El corazón de Norma se puso a latir con gran violencia.

—Oiga... oiga... —añadió—. ¿Por qué no nos canjea?

—¿Qué?

—¡Canjéeme a mí por Yeli! Dígame qué debo hacer. Sondersen nos escucha. Nadie me seguirá, ya que eso significaría la muerte para la criatura. Iré adonde usted quiera. Me apresa a mí y deja en libertad a la niña. ¡Se lo suplico!

—¿Por qué tanto empeño en ponerse en peligro?

—Porque amo a Jan. Porque sería espantoso que le sucediera algo a Yeli. No sólo por culpa de usted, sino... de cualquier forma...

Norma hablaba cada vez más aprisa.

Mila Krb la miraba, al mismo tiempo que balbucía palabras checas.

—Barski también me ama. Yo seré un rehén más útil que la niña. Ella no comprende de qué se trata.
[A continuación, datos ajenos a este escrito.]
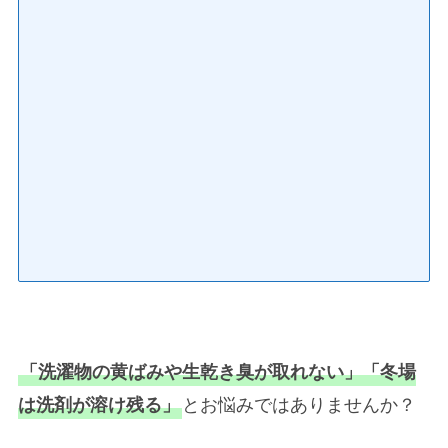
「洗濯物の黄ばみや生乾き臭が取れない」「冬場
とお悩みではありませんか？
は洗剤が溶け残る」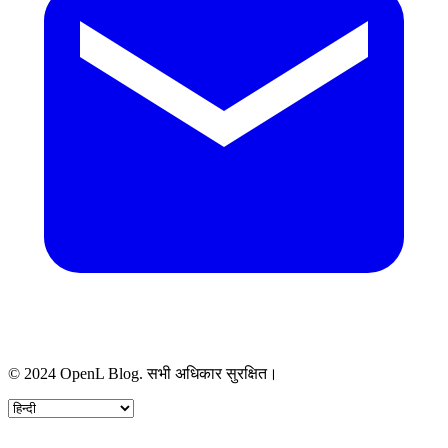
© 2024 OpenL Blog. सभी अधिकार सुरक्षित।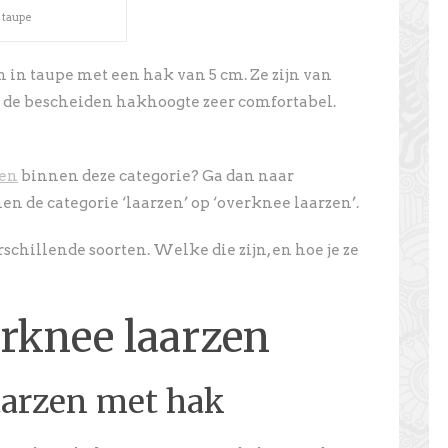
 taupe
n in taupe met een hak van 5 cm. Ze zijn van
r de bescheiden hakhoogte zeer comfortabel.
en
binnen deze categorie? Ga dan naar
nnen de categorie ‘laarzen’ op ‘overknee laarzen’.
schillende soorten. Welke die zijn, en hoe je ze
rknee laarzen
aarzen met hak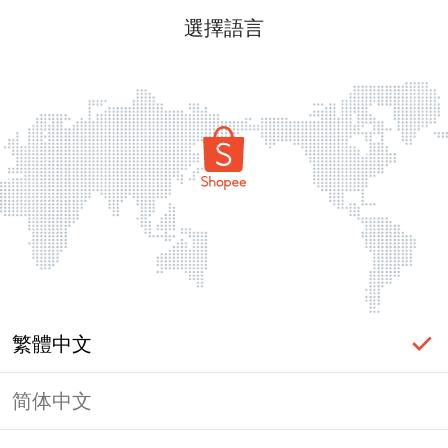
選擇語言
繁體中文
简体中文
頁面無法顯示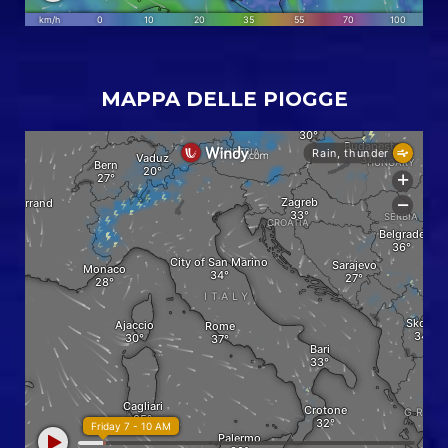
MAPPA DELLE PIOGGE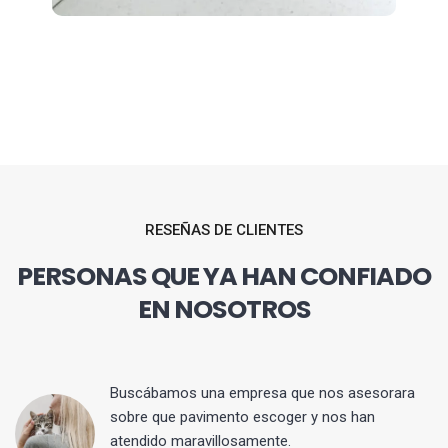
RESEÑAS DE CLIENTES
PERSONAS QUE YA HAN CONFIADO
EN NOSOTROS
 y
Buscábamos una empresa que nos asesorara
sobre que pavimento escoger y nos han
atendido maravillosamente.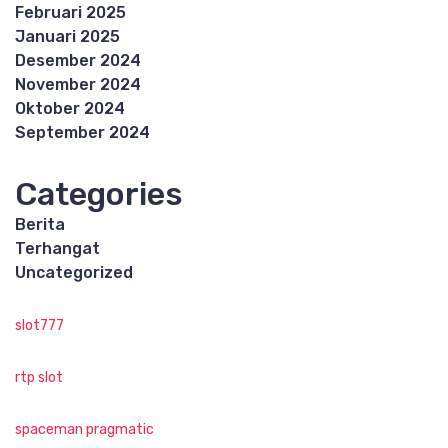
Februari 2025
Januari 2025
Desember 2024
November 2024
Oktober 2024
September 2024
Categories
Berita
Terhangat
Uncategorized
slot777
rtp slot
spaceman pragmatic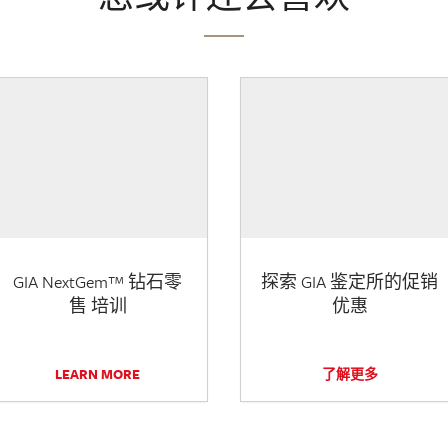
GIA NextGem™ 钻石零
探索 GIA 鉴定所的促销
售 培训
优惠
LEARN MORE
了解更多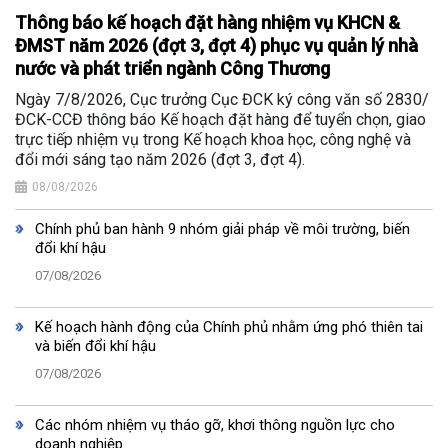
Thông báo kế hoạch đặt hàng nhiệm vụ KHCN &
ĐMST năm 2026 (đợt 3, đợt 4) phục vụ quản lý nhà
nước và phát triển ngành Công Thương
Ngày 7/8/2026, Cục trưởng Cục ĐCK ký công văn số 2830/
ĐCK-CCĐ thông báo Kế hoạch đặt hàng để tuyển chọn, giao
trực tiếp nhiệm vụ trong Kế hoạch khoa học, công nghệ và
đổi mới sáng tạo năm 2026 (đợt 3, đợt 4).
08/08/2026
Chính phủ ban hành 9 nhóm giải pháp về môi trường, biến
đổi khí hậu
07/08/2026
Kế hoạch hành động của Chính phủ nhằm ứng phó thiên tai
và biến đổi khí hậu
07/08/2026
Các nhóm nhiệm vụ tháo gỡ, khơi thông nguồn lực cho
doanh nghiệp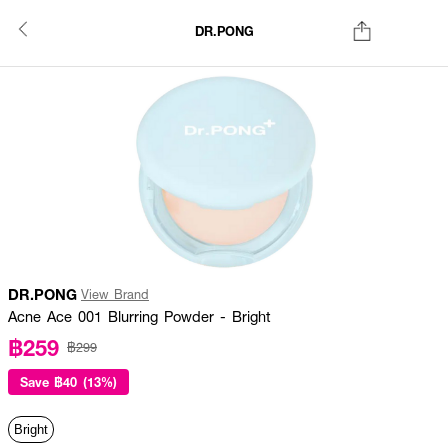
DR.PONG
DR.PONG
View Brand
Acne Ace 001 Blurring Powder - Bright
฿259
฿299
Save
฿40 (13%)
Bright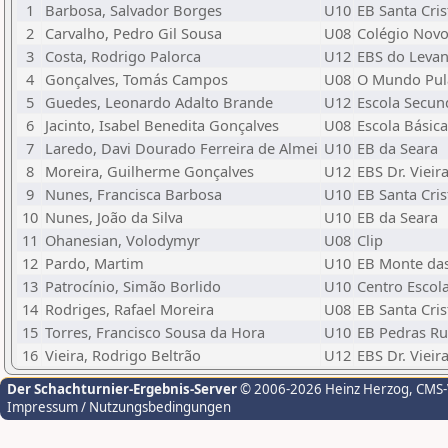
1
Barbosa, Salvador Borges
U10
EB Santa Cris
2
Carvalho, Pedro Gil Sousa
U08
Colégio Novo
3
Costa, Rodrigo Palorca
U12
EBS do Levan
4
Gonçalves, Tomás Campos
U08
O Mundo Pul
5
Guedes, Leonardo Adalto Brande
U12
Escola Secun
6
Jacinto, Isabel Benedita Gonçalves
U08
Escola Básic
7
Laredo, Davi Dourado Ferreira de Almei
U10
EB da Seara
8
Moreira, Guilherme Gonçalves
U12
EBS Dr. Vieir
9
Nunes, Francisca Barbosa
U10
EB Santa Cris
10
Nunes, João da Silva
U10
EB da Seara
11
Ohanesian, Volodymyr
U08
Clip
12
Pardo, Martim
U10
EB Monte das
13
Patrocínio, Simão Borlido
U10
Centro Escol
14
Rodriges, Rafael Moreira
U08
EB Santa Cris
15
Torres, Francisco Sousa da Hora
U10
EB Pedras Ru
16
Vieira, Rodrigo Beltrão
U12
EBS Dr. Vieir
Der Schachturnier-Ergebnis-Server
© 2006-2026 Heinz Herzog
, CMS
Impressum / Nutzungsbedingungen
Yo, en cambio...

—¡Oiga, pero...!

—Yo perdí a mi hijo en el atentado del circo. No puedo soportar la idea de que muera otra criatura. Si alguien tiene que morir, que sea yo. ¡Pero ningún niño más, por Dios!

—Un momento.

Norma se dejó caer en el sillón del escritorio. Mila mascullaba algo en su lengua.

—De acuerdo —dijo la voz a los pocos instantes—. Hacemos el canje. Usted arranca en el acto. Y que nadie la siga. ¡Nadie!

—Nadie...

—Usted conoce Hamburgo. Siga la Sievekingsallee hasta el Horner Kreisel. Después del acceso a las autopistas de Lübeck y Berlín, deténgase en el lateral. ¿Lo ha entendido?

—Sí. Después del acceso, en el lateral.

—Exacto.

—¿Quién me garantiza que no nos matarán a las dos?

—Nadie. ¿Viene, pues?

—Sí.

Norma corrió a la puerta.

—¡ Frau Desmond! —exclamó Mila Krb, desesperada—. ¡Frau Desmond! ¡Por lo que más quiera, señora...!

Pero la puerta del piso ya se había cerrado detrás de Norma.